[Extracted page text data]
________

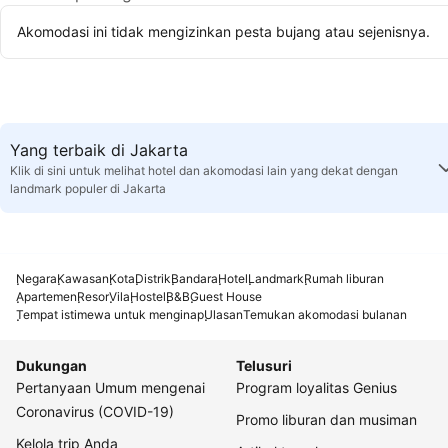
Akomodasi ini tidak mengizinkan pesta bujang atau sejenisnya.
Yang terbaik di Jakarta
Klik di sini untuk melihat hotel dan akomodasi lain yang dekat dengan
landmark populer di Jakarta
Negara
Kawasan
Kota
Distrik
Bandara
Hotel
Landmark
Rumah liburan
Apartemen
Resor
Vila
Hostel
B&B
Guest House
Tempat istimewa untuk menginap
Ulasan
Temukan akomodasi bulanan
Dukungan
Telusuri
Pertanyaan Umum mengenai
Program loyalitas Genius
Coronavirus (COVID-19)
Promo liburan dan musiman
Kelola trip Anda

________

[To do]
All entries should be restated word for word; no images belong in the copy.

[Written solution]
Akomodasi ini tidak mengizinkan pesta bujang atau sejenisnya.
Yang terbaik di Jakarta
Klik di sini untuk melihat hotel dan akomodasi lain yang dekat dengan
landmark populer di Jakarta
Negara
Kawasan
Kota
Distrik
Bandara
Hotel
Landmark
Rumah liburan
Apartemen
Resor
Vila
Hostel
B&B
Guest House
Tempat istimewa untuk menginap
Ulasan
Temukan akomodasi bulanan
Dukungan
Telusuri
Pertanyaan Umum mengenai
Program loyalitas Genius
Coronavirus (COVID-19)
Promo liburan dan musiman
Kelola trip Anda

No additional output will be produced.